I see people saying it should've been a game pack or in one big pet expansion with Cats & Dogs, but I disagree and am happy it's not. They will flesh it out much more this way.
I also see people saying it should've been part of Cottage Living. Even harder disagree. I'm already sad the cows are objects following a set animation and not actual NPCs. If they put it all together that'll make it all even more simplefied.

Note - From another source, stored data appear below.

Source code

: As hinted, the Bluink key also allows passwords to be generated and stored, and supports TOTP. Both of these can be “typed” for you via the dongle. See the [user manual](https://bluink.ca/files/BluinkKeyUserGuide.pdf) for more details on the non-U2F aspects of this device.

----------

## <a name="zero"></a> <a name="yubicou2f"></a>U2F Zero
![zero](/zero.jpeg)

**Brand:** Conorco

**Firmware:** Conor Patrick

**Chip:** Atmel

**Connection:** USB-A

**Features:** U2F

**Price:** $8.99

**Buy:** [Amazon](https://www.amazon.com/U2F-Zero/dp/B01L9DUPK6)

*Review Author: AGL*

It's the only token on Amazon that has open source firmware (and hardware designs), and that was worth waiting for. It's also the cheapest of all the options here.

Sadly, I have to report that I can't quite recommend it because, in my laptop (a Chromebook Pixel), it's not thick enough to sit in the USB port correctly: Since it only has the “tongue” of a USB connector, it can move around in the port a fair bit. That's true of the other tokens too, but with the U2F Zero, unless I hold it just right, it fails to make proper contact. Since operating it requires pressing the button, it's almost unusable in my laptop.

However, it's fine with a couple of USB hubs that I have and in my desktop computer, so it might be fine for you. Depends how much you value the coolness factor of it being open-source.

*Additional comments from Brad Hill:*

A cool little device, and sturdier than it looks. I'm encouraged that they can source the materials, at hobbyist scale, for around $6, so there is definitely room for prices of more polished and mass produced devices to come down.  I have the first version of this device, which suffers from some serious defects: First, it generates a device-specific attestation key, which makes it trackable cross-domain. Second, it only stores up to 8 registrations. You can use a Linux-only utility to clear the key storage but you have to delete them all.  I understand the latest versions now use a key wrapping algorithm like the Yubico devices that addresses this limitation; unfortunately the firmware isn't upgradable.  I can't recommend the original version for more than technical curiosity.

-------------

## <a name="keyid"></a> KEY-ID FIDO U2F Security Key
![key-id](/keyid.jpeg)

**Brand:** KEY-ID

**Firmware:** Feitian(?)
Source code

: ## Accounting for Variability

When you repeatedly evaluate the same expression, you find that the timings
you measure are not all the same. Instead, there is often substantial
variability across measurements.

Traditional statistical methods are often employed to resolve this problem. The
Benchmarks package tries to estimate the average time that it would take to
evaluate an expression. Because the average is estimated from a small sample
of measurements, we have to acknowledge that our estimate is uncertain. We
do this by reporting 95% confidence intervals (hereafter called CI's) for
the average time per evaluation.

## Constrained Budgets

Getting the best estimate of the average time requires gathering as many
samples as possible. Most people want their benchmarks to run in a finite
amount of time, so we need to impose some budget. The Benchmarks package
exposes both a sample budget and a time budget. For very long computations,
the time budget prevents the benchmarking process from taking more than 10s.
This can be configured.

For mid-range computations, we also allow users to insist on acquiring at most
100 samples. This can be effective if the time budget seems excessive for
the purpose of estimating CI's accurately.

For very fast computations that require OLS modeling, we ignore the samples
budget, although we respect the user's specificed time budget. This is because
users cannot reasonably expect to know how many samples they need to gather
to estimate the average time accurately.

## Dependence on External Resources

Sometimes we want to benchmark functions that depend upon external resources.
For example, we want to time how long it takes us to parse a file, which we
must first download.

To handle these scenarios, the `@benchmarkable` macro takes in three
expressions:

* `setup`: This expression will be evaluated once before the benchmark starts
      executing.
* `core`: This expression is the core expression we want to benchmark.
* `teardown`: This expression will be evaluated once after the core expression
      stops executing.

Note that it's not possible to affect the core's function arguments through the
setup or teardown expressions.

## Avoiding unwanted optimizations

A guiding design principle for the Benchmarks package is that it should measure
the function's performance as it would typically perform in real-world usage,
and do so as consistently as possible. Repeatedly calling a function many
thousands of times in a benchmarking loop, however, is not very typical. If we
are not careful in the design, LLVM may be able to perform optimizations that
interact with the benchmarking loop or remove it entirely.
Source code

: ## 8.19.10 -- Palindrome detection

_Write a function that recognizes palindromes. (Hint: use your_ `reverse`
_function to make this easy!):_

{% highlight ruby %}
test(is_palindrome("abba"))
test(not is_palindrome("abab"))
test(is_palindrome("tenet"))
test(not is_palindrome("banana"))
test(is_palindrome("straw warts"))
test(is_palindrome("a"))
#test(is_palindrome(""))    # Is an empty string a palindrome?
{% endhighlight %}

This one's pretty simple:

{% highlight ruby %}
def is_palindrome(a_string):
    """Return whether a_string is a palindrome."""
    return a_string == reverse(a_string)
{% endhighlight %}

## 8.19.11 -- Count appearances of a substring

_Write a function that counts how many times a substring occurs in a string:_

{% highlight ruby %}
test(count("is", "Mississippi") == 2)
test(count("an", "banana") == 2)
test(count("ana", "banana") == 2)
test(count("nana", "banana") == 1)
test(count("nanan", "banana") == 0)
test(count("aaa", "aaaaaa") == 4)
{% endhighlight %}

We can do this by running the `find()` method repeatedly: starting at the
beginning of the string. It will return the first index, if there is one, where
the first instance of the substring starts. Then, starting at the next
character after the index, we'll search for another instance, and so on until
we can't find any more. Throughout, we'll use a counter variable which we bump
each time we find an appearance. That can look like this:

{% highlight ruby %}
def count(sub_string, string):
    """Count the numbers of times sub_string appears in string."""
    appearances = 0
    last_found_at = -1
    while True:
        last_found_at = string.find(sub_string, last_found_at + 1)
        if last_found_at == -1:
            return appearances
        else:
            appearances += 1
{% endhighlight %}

Besides, it feels a bit non-understanding to the country-side to me? Normally The Sims community cares so much for inclusivity and representing cultures properly (but in a light-hearted Sims fitting way). But when it's argiculture it should all be smashed together? I'm not even that strongly opinionated about the whole inclusivity thing normally. But as someone who grew up in a country-side village, it just reminds me of each time city people don't know shit about the country-side life and act like country-side people are all just simple people shielded from the complexity their city lives have (while often having strong opinions on the stuff they don't know shit about). Cottage Living is in a pittoresque cottage-core style (which is already a very romanticized version of European farm life. But as a European from the country-side, I'm fine with that as everything in the Sims is altered to be more fun and less deep/serious and cottage-core is kinda that vibe towards real farm life), while Horse Ranch is based on American ranch-life. They have very little in common, outside of both being considered some kind of farm life. Smashing that together is no different than smashing Asian cultures together. It's just very double standards to me (which I guess annoys me more than the inclusivity or representation related points).